Re: [RFC PATCH] fanotify: notify on mount attach and detach

Christian Brauner <brauner@xxxxxxxxxx> · Wed, 4 Dec 2024 12:30:31 +0100

On Tue, Dec 03, 2024 at 05:42:04PM +0100, Jan Kara wrote:
> On Tue 03-12-24 14:03:24, Amir Goldstein wrote:
> > On Tue, Dec 3, 2024 at 12:40 PM Karel Zak <kzak@xxxxxxxxxx> wrote:
> > > Thank you for working on this.
> > >
> > > On Thu, Nov 28, 2024 at 03:39:59PM GMT, Miklos Szeredi wrote:
> > > > To monitor an entire mount namespace with this new interface, watches need
> > > > to be added to all existing mounts.  This can be done by performing
> > > > listmount()/statmount() recursively at startup and when a new mount is
> > > > added.
> > >
> > > It seems that maintaining a complete tree of nodes on large systems
> > > with thousands of mountpoints is quite costly for userspace. It also
> > > appears to be fragile, as any missed new node (due to a race or other
> > > reason) would result in the loss of the ability to monitor that part
> > > of the hierarchy. Let's imagine that there are new mount nodes added
> > > between the listmount() and fanotify_mark() calls. These nodes
> > > will be invisible.
> > 
> > That should not happen if the monitor does:
> > 1. set fanotify_mark() on parent mount to get notified on new child mounts
> > 2. listmount() on parent mount to list existing children mounts
> 
> Right, that works in principle. But it will have all those headaches as
> trying to do recursive subtree watching with inotify directory watches
> (mounts can also be moved, added, removed, etc. while we are trying to
> capture them). It is possible to do but properly handling all the possible
> races was challenging to say the least. That's why I have my doubts whether
> this is really the interface we want to offer to userspace...
> 
> > > It would be beneficial to have a "recursive" flag that would allow for
> > > opening only one mount node and receiving notifications for the entire
> > > hierarchy. (I have no knowledge about fanotify, so it is possible that
> > > this may not be feasible due to the internal design of fanotify.)
> > 
> > This can be challenging, but if it is acceptable to hold the namespace
> > mutex while setting all the marks (?) then maybe.
> 
> So for mounts, given the relative rarity of mount / umount events and depth
> of a mount tree (compared to the situation with ordinary inodes and
> standard fanotify events), I think it might be even acceptable to walk up
> the mount tree and notify everybody along that path.

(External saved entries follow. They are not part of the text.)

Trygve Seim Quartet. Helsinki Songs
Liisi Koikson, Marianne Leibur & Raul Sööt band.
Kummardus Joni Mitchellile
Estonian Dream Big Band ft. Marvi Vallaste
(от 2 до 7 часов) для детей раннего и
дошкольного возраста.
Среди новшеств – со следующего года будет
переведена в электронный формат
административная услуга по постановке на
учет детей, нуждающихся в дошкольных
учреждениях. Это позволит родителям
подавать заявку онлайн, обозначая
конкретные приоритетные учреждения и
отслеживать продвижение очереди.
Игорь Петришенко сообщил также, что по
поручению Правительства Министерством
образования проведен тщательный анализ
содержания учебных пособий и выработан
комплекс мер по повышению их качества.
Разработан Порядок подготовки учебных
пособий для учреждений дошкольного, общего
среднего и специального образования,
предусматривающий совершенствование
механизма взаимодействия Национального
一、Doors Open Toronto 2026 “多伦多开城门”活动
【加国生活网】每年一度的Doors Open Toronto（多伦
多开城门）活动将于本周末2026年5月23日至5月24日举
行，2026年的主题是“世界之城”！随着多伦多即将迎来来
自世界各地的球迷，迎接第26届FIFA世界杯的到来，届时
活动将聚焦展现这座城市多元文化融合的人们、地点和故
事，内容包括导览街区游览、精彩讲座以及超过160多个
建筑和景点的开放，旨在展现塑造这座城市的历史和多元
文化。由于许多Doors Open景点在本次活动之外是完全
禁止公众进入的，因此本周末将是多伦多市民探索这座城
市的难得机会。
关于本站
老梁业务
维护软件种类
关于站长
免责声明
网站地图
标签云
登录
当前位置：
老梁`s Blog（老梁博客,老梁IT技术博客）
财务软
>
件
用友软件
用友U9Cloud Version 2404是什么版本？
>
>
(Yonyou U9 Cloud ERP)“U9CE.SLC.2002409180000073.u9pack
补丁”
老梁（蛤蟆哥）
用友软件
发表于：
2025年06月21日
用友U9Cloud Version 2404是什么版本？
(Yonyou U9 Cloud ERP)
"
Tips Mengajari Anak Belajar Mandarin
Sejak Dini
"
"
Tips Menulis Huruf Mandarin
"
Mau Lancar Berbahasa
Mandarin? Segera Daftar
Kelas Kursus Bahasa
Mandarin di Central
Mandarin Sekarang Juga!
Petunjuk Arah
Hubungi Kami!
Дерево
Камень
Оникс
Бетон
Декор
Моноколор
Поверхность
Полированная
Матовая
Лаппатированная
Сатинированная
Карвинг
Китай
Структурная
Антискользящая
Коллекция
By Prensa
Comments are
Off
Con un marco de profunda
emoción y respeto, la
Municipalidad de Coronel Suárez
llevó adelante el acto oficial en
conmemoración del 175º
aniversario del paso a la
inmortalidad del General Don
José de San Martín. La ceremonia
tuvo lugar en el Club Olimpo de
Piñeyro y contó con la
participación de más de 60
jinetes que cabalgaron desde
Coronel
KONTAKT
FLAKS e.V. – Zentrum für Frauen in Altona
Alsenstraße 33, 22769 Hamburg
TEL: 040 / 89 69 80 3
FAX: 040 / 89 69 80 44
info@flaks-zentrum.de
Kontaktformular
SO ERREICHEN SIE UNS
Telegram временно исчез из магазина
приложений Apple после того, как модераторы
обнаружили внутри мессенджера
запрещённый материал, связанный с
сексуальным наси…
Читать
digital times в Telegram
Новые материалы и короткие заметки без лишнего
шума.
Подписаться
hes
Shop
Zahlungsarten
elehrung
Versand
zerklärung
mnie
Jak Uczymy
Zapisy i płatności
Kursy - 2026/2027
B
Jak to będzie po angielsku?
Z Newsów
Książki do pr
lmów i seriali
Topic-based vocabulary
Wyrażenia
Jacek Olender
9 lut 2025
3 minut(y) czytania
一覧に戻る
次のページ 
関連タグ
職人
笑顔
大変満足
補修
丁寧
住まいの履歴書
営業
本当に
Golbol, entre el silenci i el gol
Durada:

Mount trees can get pretty massive due to containers and mount
propagation. That's why propagate_umount() is so ugly because it's
optimized to deal with such cases.

But, I think that recursive watches have to be restricted to mount
namespaces anyway. Such that you can get notifications about all mount
and umounts in a specific mount namespace. That reigns in the problem
quite a bit.

> 
> > What should be possible is to set a mark on the mount namespace
> > to get all the mount attach/detach events in the mount namespace
> > and let userspace filter out the events that are not relevant to the
> > subtree of interest.

Yes, that's what I've been arguing for at LSFMM.